An Obama-Biden-Harris shaped war in in the Middle East prosecuted by the false “friends of Israel” must fail for reasons alluded to in Netanyahu’s address to the U.S. Congress – boycotted by Harris, the presumptive future Democrat president of the United States. In both the Ukraine and Israel wars, it is not difficult to read the writing on the wall.

And the writing on the wall says clearly: Only those who win a war may shape the peace. Or, to put it in terms Netanyahu used during his address to the U.S. Congress: If Israel does not accomplish its war aims – to destroy Hamas and other sworn enemies of Israel -- it must lose the peace. To put a finer point on it, never in world history have those who lost a war been able by peaceful negotiations to shape the destiny of a state.

Iran, a Shia state that fully intends to destroy Israel, must cut Israel to pieces over time through attrition, because it cannot prosecute under its own flag a successful war against an Israel allied with the United States, the Great Satan -- provided the United States seriously intends to bring the war against Israel to a successful conclusion.

How is such success to be measured? The answer to the question is simple: “We win, they lose,” Netanyahu told the U.S. Congress.

To maintain its integrity as a state, Israel must win in its struggle against its enemies. This is the true meaning of an “existential” struggle, quite literally a struggle for continued existence.

The Houthis movement in Yemen -- Anṣār Allāh, “أنصار اله” or ”Supporters of God” -- is a Shia Islamist political and military organization.
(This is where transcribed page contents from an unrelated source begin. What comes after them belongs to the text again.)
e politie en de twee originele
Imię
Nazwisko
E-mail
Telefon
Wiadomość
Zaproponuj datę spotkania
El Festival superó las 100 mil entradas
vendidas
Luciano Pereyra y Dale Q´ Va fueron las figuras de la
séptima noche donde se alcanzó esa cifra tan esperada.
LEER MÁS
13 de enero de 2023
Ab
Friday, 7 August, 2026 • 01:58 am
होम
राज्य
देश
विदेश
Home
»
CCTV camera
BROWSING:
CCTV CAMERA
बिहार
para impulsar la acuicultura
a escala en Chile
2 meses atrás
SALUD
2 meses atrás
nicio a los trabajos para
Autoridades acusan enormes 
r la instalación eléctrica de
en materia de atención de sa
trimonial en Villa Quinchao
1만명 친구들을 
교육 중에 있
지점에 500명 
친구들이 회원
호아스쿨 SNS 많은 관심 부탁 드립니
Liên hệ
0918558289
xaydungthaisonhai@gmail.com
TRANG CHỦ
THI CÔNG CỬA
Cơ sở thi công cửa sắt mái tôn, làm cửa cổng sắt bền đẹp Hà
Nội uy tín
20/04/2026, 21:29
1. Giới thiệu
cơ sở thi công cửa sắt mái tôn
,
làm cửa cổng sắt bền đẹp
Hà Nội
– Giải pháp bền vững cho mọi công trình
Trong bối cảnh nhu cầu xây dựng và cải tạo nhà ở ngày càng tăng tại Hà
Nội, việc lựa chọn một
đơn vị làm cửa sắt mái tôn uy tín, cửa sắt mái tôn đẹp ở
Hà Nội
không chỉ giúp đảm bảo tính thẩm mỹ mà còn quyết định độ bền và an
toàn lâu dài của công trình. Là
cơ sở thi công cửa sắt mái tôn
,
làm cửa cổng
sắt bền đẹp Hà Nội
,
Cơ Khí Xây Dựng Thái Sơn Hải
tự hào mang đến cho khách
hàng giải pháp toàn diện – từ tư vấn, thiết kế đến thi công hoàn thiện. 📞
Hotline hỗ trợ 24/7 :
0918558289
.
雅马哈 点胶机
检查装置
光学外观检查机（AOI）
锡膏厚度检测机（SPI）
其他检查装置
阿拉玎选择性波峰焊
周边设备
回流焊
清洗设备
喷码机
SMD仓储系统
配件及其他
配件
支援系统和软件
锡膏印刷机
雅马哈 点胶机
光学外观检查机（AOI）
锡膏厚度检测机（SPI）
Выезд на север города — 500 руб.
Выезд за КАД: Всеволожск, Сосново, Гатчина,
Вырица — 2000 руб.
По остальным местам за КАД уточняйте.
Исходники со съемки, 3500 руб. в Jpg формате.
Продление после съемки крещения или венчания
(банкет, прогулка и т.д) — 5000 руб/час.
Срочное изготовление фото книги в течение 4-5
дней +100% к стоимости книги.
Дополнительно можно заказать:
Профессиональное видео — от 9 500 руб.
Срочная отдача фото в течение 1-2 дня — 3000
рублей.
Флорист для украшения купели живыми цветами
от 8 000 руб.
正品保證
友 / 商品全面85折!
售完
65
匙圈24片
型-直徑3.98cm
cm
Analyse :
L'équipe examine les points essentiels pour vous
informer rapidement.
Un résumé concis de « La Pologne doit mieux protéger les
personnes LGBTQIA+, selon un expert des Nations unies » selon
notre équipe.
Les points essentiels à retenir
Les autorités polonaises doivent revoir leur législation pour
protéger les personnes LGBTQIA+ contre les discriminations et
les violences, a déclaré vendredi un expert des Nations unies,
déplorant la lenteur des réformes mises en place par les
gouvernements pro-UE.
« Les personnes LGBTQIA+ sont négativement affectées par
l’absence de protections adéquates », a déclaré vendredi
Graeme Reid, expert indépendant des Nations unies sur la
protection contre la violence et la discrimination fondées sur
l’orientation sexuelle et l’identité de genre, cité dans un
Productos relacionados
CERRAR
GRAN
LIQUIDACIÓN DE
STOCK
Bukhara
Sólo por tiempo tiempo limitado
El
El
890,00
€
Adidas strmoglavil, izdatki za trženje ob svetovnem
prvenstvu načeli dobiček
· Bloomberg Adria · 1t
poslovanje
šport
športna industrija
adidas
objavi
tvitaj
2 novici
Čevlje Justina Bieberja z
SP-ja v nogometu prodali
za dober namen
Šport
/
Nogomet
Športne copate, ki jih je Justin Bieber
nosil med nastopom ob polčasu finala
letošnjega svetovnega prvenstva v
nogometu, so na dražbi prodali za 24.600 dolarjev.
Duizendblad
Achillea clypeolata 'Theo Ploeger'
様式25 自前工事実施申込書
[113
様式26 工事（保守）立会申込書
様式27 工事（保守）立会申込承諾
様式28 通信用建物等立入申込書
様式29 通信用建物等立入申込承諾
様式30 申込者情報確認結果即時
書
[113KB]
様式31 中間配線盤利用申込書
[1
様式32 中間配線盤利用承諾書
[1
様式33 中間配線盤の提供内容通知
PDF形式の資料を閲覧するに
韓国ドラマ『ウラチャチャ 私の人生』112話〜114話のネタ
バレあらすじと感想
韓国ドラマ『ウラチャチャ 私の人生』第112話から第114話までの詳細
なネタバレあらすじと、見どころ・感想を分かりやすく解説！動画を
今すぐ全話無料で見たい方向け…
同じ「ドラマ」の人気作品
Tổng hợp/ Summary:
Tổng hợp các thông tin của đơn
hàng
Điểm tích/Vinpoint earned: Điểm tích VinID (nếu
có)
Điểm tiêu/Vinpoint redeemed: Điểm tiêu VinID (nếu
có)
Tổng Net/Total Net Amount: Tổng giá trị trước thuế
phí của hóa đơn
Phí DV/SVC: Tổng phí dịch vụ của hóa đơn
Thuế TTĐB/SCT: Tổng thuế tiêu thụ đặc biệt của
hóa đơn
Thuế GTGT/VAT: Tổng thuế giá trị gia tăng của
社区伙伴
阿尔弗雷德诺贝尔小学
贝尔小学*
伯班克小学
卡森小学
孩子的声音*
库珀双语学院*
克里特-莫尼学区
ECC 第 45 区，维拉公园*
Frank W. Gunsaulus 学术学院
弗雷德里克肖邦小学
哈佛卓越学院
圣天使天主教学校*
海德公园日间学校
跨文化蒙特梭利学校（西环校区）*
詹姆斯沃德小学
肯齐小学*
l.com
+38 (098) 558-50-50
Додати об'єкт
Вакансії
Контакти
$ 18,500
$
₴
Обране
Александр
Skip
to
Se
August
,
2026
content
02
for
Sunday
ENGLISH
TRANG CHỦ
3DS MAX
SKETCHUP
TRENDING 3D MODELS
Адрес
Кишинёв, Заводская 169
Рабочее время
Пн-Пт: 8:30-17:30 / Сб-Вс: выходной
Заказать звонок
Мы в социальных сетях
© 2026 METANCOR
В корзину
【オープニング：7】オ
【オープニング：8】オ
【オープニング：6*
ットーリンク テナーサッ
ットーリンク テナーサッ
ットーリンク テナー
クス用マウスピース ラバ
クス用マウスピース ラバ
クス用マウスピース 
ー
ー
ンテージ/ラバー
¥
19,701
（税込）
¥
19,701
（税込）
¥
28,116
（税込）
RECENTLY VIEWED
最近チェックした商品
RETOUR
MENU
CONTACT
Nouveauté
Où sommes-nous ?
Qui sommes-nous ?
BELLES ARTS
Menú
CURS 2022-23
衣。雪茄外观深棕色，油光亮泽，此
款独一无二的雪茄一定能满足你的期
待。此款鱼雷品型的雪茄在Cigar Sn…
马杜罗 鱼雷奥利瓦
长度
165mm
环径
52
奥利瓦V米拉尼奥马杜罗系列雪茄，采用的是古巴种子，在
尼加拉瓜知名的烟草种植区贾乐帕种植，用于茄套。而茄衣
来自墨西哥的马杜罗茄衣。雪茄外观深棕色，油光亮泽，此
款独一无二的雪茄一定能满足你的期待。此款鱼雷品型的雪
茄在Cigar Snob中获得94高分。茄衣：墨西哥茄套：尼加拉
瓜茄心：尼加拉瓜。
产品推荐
Hezbollah terrorists in Lebanon are Shia. Iran is Shia and Persian. Hamas is a Sunni offshoot of the Muslim Brotherhood based in Egypt. All three groups are implacable militant enemies of Israel, pledged to its destruction at a time when Sunnis in Saudi Arabia have made peace overtures to Israel. Arabia is largely Sunni. These two groups, Sunni and Shia, have been at war with each other, on and off, for 1,400 years. However, the modern Sunni-Shia struggle, while rooted in theological and cultural animosities, is driven forward by the modern political rivalry between Iran and Saudi Arabia.

All this and more must be understood by American politicians on the hunt for peace by means of a “two state solution” to the modern post-World War II struggle between Iran and Saudi Arabia. There can be no “two state solution” that will satisfy a fight to the death between a cat and a dog engaged in a contest for political dominance.

The problem is not that Netanyahu has no vision of the future in Gaza once the enemies of Israel have been routed and neutralized. The problem is that his opponents, including three Democrat presidents, have no memory of the recent past. At the very least, everyone here in the United States who is not a boastful anti-Semite should agree that the state of Israel must not be a casualty of this struggle.